Why it’s ranked here: “His Last Vow” is significantly better than the rest of Series Three–so much so that it almost seems they were saving up all the good writing for this episode on purpose. Sherlock is still a bit too human (and too self-deprecating–whatever happened to his skyscraper-sized ego?) for my taste, and the villain lacks in cleverness what he makes up in creepiness, but overall, this is a pretty solid episode.

For one thing–and spoilers DO follow–Mary’s assassin identity completely blindsided me. I suppose I should have been expecting some dark secret from her, given Moffat’s history with female characters, but her charming normality in the other episodes had me fooled. So…the scene where she shot Sherlock was successfully shocking.

I also LOVED getting an extended tour of Sherlock’s mind palace and seeing what–or rather, who–he has stashed in there. No Watson, interestingly enough. Anderson shows up, surprisingly. And, of course, Mycroft and Moriarty, cast in fascinating roles. That scene gave me lots of food for thought.

Magnussen was also a fairly well-done character. After two episodes without a murder or even a convincing threat of murder, he gave us–well, not murder, but a genuinely creepy villain who manages to establish his complete evilness without killing anyone, which is perhaps an even greater feat. I mean, peeing in the fireplace? Who does that?

Just look at his shifty little eyes…behind those shifty little glasses…

In all seriousness, the writers did a good job creating a character that Sherlock could kill without losing his status as “the good guy” in the sight of the audience. I think many fans would have lost sympathy for our great detective if he had even blown Moriarty away. But we’ll all forgive him for Magnussen. And when you think about it, it’s a wonder Magnussen managed to survive until the beginning of this episode.

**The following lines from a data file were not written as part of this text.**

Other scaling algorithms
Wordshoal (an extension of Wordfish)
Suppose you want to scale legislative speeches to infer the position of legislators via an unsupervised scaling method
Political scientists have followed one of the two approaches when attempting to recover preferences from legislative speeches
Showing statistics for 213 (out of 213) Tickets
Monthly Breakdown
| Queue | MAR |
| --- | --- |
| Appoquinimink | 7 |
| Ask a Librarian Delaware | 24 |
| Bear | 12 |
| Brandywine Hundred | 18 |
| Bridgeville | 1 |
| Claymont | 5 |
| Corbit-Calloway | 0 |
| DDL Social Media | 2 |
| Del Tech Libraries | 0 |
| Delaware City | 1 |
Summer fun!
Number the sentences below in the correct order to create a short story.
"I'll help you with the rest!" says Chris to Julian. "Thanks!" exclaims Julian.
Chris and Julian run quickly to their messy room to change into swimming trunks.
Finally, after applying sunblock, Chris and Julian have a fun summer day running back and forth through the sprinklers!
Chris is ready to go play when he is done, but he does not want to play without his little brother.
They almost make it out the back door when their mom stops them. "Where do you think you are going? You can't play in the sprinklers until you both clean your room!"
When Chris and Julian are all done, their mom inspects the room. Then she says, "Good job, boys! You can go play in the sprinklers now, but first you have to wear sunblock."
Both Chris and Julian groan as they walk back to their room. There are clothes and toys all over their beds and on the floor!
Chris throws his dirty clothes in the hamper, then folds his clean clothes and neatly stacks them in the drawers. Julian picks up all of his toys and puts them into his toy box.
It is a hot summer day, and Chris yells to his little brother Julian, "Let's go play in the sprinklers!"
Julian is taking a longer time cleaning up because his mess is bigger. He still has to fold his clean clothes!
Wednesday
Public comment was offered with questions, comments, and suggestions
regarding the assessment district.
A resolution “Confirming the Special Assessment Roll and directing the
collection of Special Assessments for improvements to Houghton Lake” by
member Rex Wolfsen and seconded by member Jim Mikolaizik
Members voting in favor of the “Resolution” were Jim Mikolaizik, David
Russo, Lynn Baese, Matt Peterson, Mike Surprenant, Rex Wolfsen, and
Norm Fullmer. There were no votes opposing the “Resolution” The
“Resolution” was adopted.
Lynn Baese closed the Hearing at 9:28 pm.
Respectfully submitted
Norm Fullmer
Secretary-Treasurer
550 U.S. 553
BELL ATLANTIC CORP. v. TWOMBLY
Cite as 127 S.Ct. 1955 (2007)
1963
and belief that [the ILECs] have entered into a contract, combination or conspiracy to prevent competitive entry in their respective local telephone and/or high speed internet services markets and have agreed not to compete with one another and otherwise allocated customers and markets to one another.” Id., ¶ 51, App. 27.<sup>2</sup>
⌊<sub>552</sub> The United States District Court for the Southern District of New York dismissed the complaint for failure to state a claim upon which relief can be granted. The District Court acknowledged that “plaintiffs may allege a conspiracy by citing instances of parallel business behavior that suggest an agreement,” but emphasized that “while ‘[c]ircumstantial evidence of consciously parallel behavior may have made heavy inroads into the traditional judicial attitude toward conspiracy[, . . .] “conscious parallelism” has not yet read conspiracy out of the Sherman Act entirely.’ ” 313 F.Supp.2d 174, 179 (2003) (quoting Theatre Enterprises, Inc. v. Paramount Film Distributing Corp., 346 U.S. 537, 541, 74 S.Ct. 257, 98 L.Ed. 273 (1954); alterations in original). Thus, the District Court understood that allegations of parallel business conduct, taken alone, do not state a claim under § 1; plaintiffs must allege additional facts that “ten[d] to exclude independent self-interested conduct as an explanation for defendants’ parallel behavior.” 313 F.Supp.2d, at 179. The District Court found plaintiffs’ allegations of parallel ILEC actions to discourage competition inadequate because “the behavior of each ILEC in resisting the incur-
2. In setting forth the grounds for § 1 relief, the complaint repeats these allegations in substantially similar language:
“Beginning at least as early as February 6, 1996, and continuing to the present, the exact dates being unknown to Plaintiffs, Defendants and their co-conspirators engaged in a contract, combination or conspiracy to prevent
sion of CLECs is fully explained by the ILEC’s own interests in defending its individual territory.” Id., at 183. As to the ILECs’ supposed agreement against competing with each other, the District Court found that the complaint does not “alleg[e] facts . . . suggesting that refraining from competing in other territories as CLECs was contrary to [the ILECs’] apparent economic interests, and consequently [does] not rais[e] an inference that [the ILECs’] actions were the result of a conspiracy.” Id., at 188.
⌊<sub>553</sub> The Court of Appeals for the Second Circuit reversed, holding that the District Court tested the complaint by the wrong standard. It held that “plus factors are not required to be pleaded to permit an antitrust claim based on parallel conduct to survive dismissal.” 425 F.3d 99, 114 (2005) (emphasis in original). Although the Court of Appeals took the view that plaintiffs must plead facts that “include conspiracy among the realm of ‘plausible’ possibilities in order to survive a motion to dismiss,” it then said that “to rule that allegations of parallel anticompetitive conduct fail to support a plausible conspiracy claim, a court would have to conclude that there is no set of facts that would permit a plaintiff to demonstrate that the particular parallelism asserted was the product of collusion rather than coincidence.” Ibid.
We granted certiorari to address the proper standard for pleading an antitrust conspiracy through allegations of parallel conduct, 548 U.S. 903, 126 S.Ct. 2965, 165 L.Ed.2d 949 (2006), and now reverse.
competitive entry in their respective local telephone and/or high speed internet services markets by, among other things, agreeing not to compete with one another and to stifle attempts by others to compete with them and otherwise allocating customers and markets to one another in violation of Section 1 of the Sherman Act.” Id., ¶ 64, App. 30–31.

He’s a professional blackmailer who keeps all his information on people in his head! It might be an impressive feat of memory, but if you want to give people a reason not to kill you, modern digital filing sometimes comes in handy. Guy could have learned a thing or two from Irene Adler.

And then, of course, we get to the last 30 seconds of the episode. To be honest, I wasn’t too surprised that the writers gave Moriarty a cameo. One of the reasons this series was so weak is that he wasn’t around to create some real suspense. What exactly that cameo meant, I don’t know. If he really is back from the dead, it’ll be the biggest departure from the original stories that Sherlock has done yet–and also much harder to explain than even Sherlock’s resurrection. I’m more inclined to believe the image was just a recording that Moriarty’s surviving network (or maybe just one of them) decided to broadcast as a way of announcing their presence. Only time will tell, I guess. *sigh* One more year of hiatus…

I hate to admit it, but, yeah…we sorta missed you.